— Begin Given text —
22 December 2022
Good Morning Everyone,
It is still freezing. The last time I checked it was -26 degrees C. The furnace is working over time. But I am out of the parking pad and someone is coming to clear all of the snow so I won’t get stuck in there next time there is a blizzard. Tomorrow is the day to make sure that the birdseed and the cat food are topped up so that there is plenty to take all of the garden friends along with Missy and Lewis into the new year. I do not know about you but, I dislike crowds immensely, hate malls even more, and hope to get out and home before many wake up in the morning. Fingers crossed.
It is the day after the Winter solstice. A long time friend sent this to me and I want to share it with you – even if it is a day late.
A Winter Solstice Blessing
May you find peace in the promise of the solstice night, that each day forward is blessed with more light, that the cycle of nature, unbroken and true, brings faith to your soul and well-being to you. Rejoice in the darkness, in the silence find rest and may the days that follow be abundantly blessed. (Source unknown)
— End Given text —
▶ Required work: Can you turn the paragraph beginning "It is still freezing" in the December 22 entry above into a brief list of its main facts?
— Begin Data —
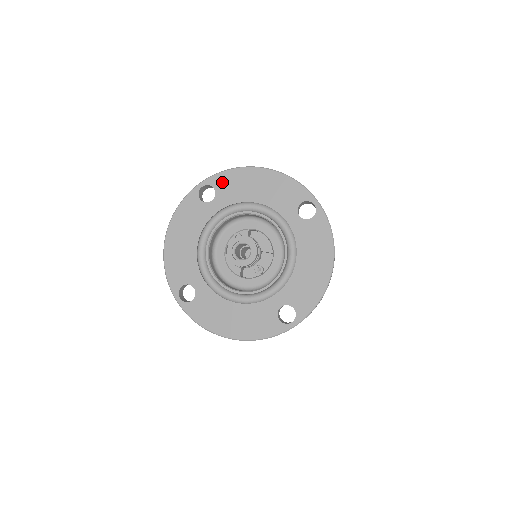
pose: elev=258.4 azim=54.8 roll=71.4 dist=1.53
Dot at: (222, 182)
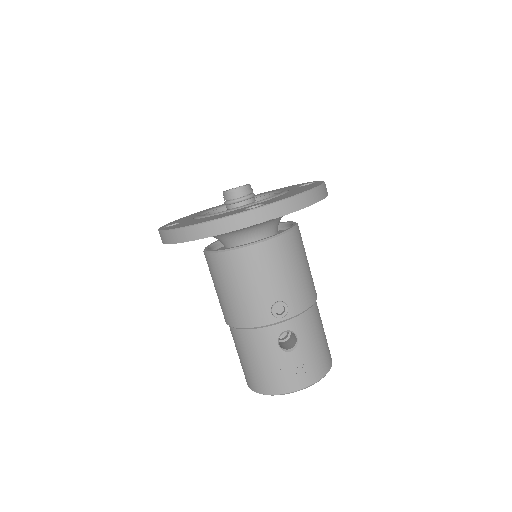
Dot at: occluded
— End Data —
▶ Answer below:
- It is still freezing, with a last reading of -26 degrees C.
- The furnace is working overtime.
- The writer is out of the parking pad, and someone is coming to clear all the snow to prevent getting stuck in the next blizzard.
- Tomorrow the birdseed and cat food will be topped up so there is enough for the garden friends, Missy, and Lewis into the new year.
- The writer strongly dislikes crowds, hates malls even more, and hopes to get out and back home before many people wake up.